Revision tracking records:

_ _ _ _

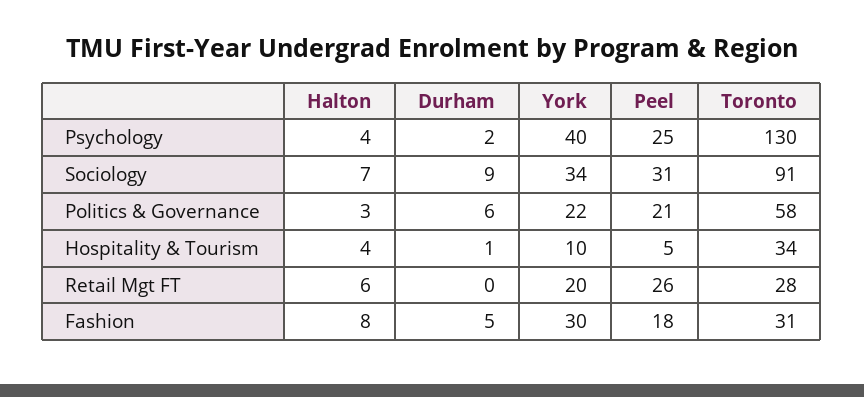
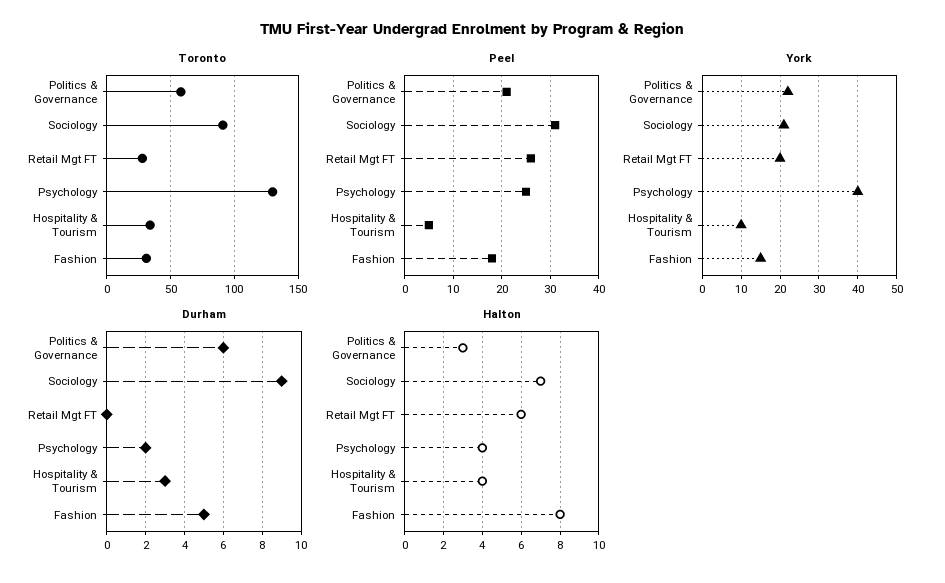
  {
    "Halton": {
      "Psychology": 4,
      "Sociology": 7,
      "Politics & Governance": 3,
      "Hospitality & Tourism": 4,
      "Retail Mgt FT": 6,
      "Fashion": 8
    },
    "Durham": {
      "Psychology": 2,
      "Sociology": 9,
      "Politics & Governance": 6,
-     "Hospitality & Tourism": 1,
+     "Hospitality & Tourism": 3,
      "Retail Mgt FT": 0,
      "Fashion": 5
    },
    "York": {
      "Psychology": 40,
-     "Sociology": 34,
+     "Sociology": 20,
      "Politics & Governance": 22,
      "Hospitality & Tourism": 10,
      "Retail Mgt FT": 20,
-     "Fashion": 30
+     "Fashion": 15
    },
    "Peel": {
      "Psychology": 25,
      "Sociology": 31,
      "Politics & Governance": 21,
      "Hospitality & Tourism": 5,
      "Retail Mgt FT": 26,
      "Fashion": 18
    },
    "Toronto": {
      "Psychology": 130,
      "Sociology": 91,
      "Politics & Governance": 58,
      "Hospitality & Tourism": 34,
      "Retail Mgt FT": 28,
      "Fashion": 31
    }
  }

_ _ _ _

Within the records, filter for lines that contain the word "Fashion" and show each one.

### Task answer
      "Fashion": 8
      "Fashion": 5
-     "Fashion": 30
+     "Fashion": 15
      "Fashion": 18
      "Fashion": 31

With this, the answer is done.